Comment by srean

5 years ago

That's rather sad to hear. I presume some of it lives in Go and Nim.

Don't know Ada, its tasks, even less.

You can do a round over here,

https://freepages.modula2.org/compi.html

As for Ada tasks, https://learn.adacore.com/courses/intro-to-ada/chapters/task...

  • As someone who doesn't know Ada very well: Ada 'tasks' look like ordinary threads but with integrated message pumps. Is that about right?

    • There's a bit more to it.

      I think one of the more novel (hah! 40 years old now) aspects is that tasks can be declared on the stack which allows for structured concurrency to be done in Ada without needing a separate library. Something like (outline):

        package body SomethingSomethingDarkside is
          procedure Foo(N : Integer) is
            task A ...
            task B ...
            task C ...
            task type D ...
      
            Bunch_Of_Ds : array (1..N) of D;
          begin
            DoStuff;
          end Foo; -- doesn't actually terminate until all the above terminate
        begin
          Foo;
          Put_Line("Won't be printed until after all of Foo's tasks finish.");
        end SomethingSomethingDarkside; -- 
      

      Neatly fits the intention of Structured Concurrency. Tasks can also be allocated on the heap which allows you to have something more like what conventional threads or Go routines or Erlang processes do.

      And protected objects come with built in mutexes and blocking conditions on entries to prevent race conditions or control system invariants.

**Your objective**: In the discussion of Ada tasks, what do protected objects come with?

**Records supplied**:

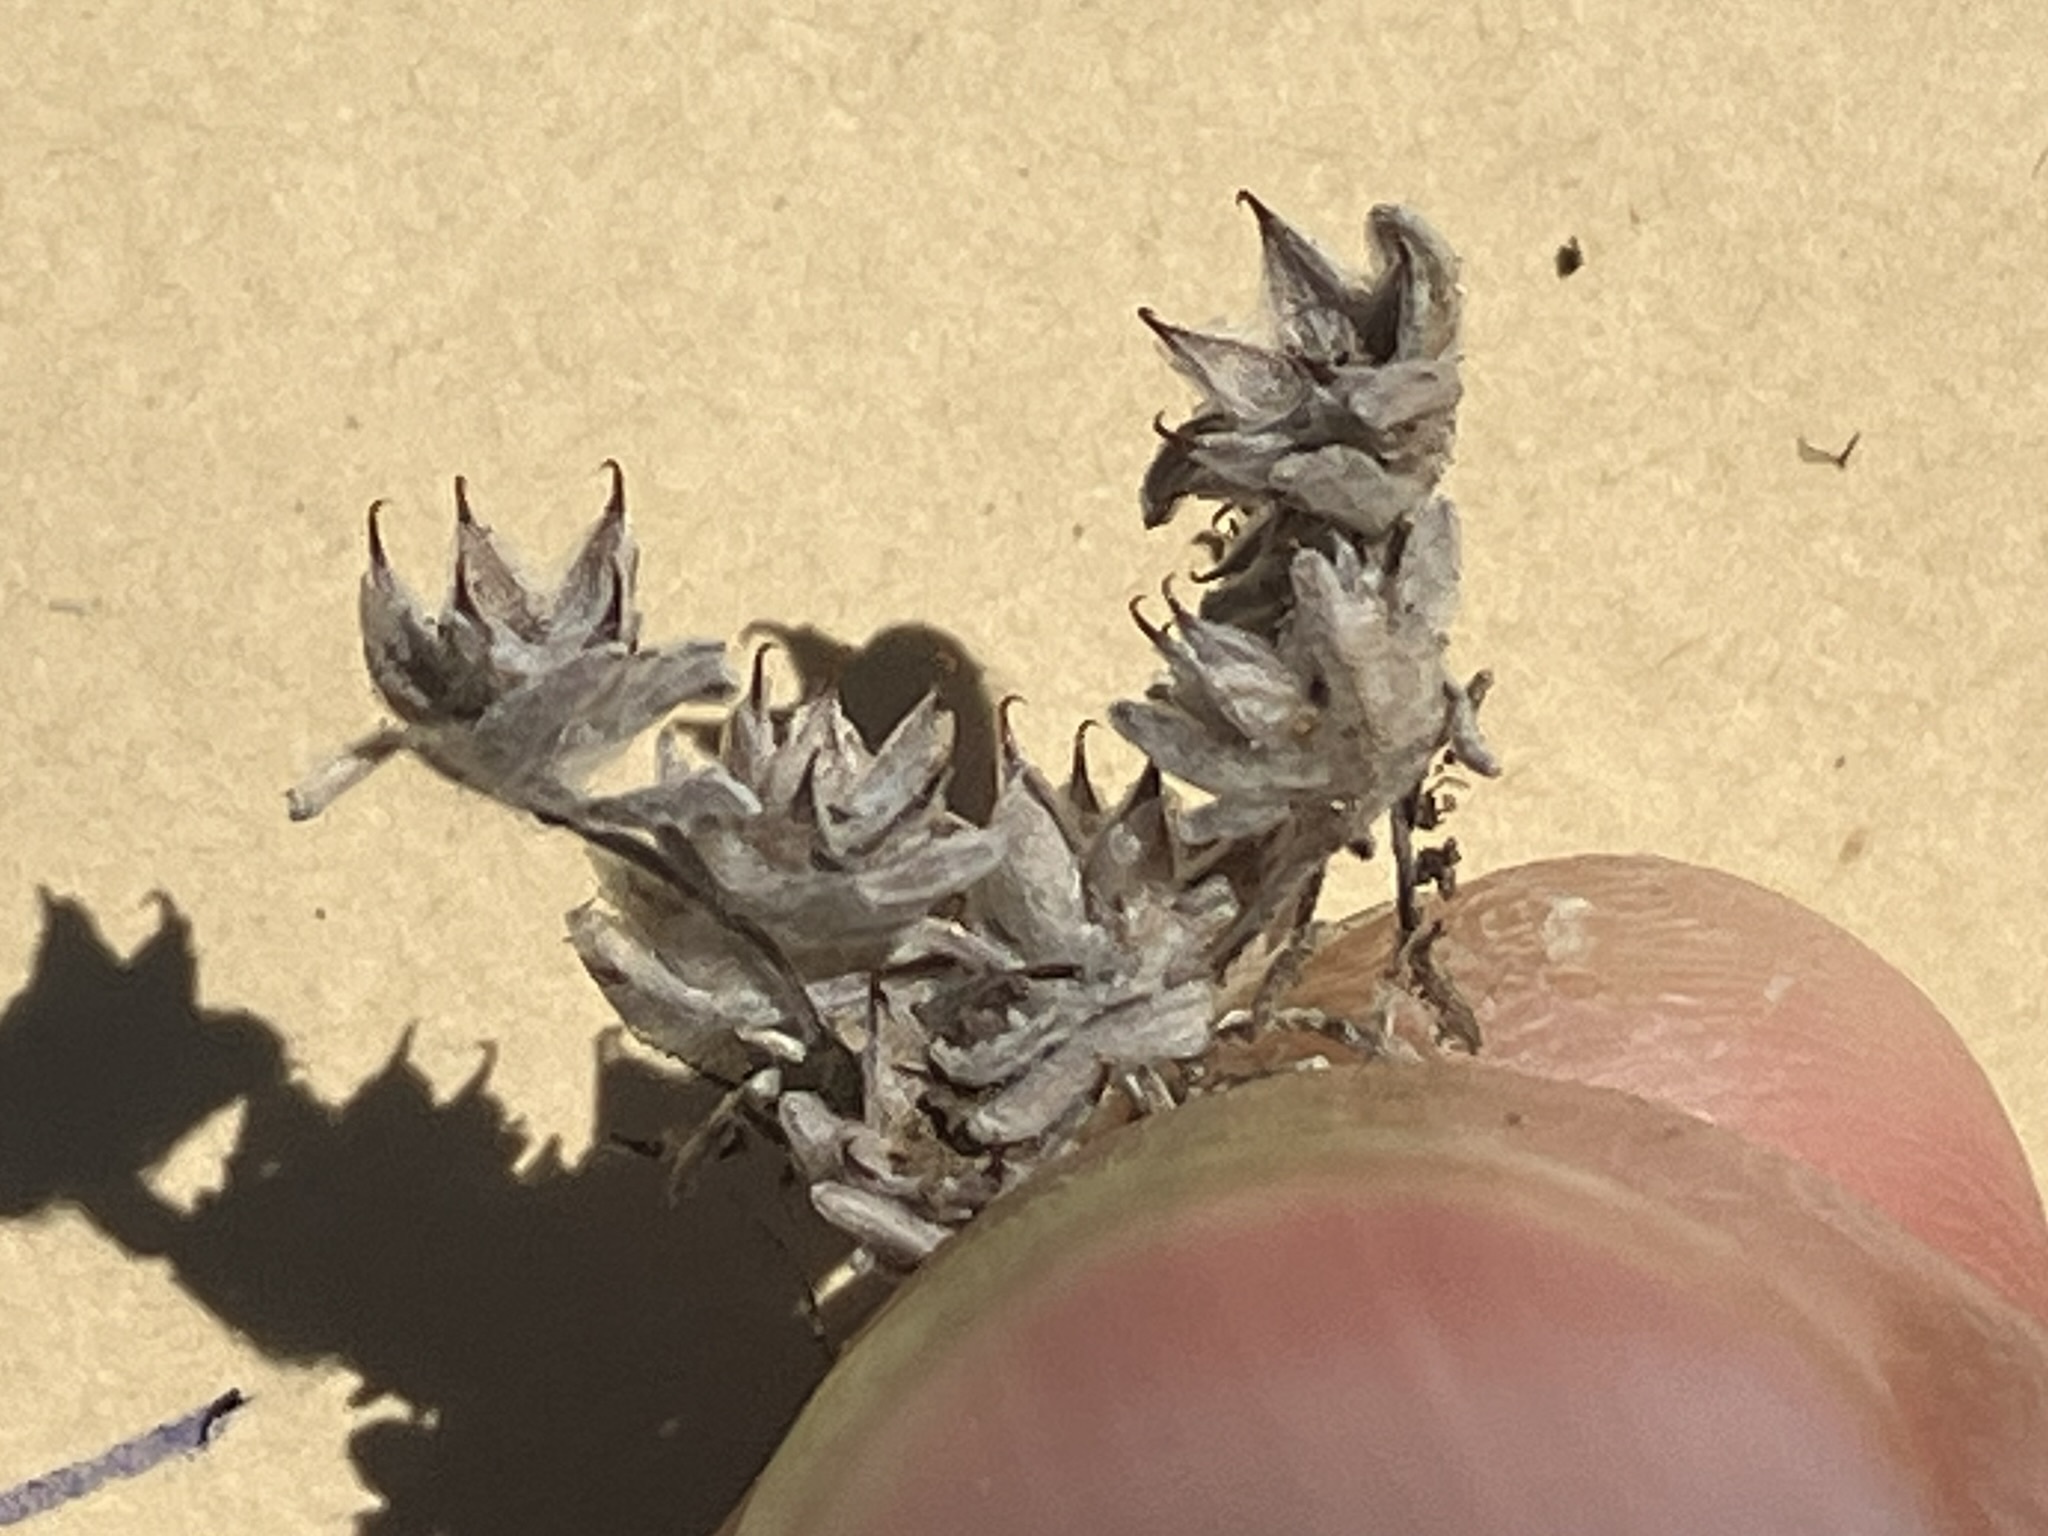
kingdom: Plantae
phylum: Tracheophyta
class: Magnoliopsida
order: Asterales
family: Asteraceae
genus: Ancistrocarphus
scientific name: Ancistrocarphus filagineus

**Answer box**: Built-in mutexes and blocking conditions on entries.